In the days of old, barely ten years ago, media gatekeepers were the defacto filters that helped determine what info was worthy of our attention. They sifted through the noise of the world, presenting us with the news of the day/week/month based on their best guesses about what was important and what their readers and viewers cared about.
In this day and age of democratized media, the fourth estate as a separate institution is withering under the onslaught of more choices. There are more info sources – more places to go for facts, analysis and opinion – than ever before. This diffuses attention and jeopardizes legacy media business models.
Studies have shown (see Indiana U. study) that many people trust nontraditional media sources like blogs more because these are perceived to be voices of the people, uninfluenced by the party line or commercial interests in many cases.
So, although MSM continues to act as a filter, its role as gatekeeper has been greatly diminished. It simply can’t keep pace with the growing number of info sources and chatter.
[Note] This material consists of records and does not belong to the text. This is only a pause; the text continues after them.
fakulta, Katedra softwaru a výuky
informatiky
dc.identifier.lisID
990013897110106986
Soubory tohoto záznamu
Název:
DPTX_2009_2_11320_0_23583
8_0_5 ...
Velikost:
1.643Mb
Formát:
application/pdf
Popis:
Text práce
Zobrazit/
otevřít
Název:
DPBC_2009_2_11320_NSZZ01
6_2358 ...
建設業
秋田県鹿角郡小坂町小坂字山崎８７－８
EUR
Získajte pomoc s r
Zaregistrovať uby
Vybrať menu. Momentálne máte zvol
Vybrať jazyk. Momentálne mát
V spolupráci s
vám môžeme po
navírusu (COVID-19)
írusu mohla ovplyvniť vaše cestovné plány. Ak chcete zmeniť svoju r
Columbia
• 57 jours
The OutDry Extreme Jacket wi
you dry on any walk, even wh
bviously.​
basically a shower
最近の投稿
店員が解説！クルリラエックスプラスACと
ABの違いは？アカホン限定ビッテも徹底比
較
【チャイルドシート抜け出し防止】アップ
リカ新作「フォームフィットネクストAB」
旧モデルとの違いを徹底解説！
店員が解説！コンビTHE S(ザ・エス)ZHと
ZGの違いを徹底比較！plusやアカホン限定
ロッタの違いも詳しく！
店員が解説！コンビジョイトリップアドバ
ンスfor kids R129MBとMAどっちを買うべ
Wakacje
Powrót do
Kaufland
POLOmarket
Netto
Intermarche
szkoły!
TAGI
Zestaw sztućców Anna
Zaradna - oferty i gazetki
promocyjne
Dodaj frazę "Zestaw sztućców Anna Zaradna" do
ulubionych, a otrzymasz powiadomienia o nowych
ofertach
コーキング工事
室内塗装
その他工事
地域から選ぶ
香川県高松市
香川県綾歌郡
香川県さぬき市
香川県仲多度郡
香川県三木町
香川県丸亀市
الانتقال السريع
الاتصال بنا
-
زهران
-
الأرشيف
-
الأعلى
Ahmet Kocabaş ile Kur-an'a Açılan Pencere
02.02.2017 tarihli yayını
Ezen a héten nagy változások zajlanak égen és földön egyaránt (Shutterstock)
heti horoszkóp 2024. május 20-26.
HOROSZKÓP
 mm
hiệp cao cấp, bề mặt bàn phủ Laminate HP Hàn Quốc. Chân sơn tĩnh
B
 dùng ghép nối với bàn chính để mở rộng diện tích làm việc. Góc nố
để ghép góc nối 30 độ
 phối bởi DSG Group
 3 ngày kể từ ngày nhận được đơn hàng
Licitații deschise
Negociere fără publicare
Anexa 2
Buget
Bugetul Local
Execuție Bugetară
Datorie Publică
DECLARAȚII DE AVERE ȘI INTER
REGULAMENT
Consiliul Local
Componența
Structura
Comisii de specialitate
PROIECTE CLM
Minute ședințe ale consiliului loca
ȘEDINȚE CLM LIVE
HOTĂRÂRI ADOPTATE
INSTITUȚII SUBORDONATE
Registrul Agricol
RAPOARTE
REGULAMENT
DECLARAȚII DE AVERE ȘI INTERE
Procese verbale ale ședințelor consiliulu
We need better solutions to help us filter the information, and indeed we are seeing this in the evolution of search, the growth of RSS, newsreaders, news aggregation and social news sites. Looking beyond purely technical solutions, crowdsourcing and top-ranked bloggers are lending a human element to info filtering.
Lest we become too intoxicated over the power of social media, please remember it is all just noise without mechanisms that help us discover, filter and prioritize info.
PR folks and other marketers need to understand that the filters and filtering mechanisms are the new gatekeepers. Without filters, more noise and diffuse attention means uncertain impact on business outcomes like sales and brand building.
Consider that many if not most big stories driving buzz originate from various forms of "traditional" media (I use quotes here because I include online components of major publishing brands). My post about Digg’s Leaderboard said more about this.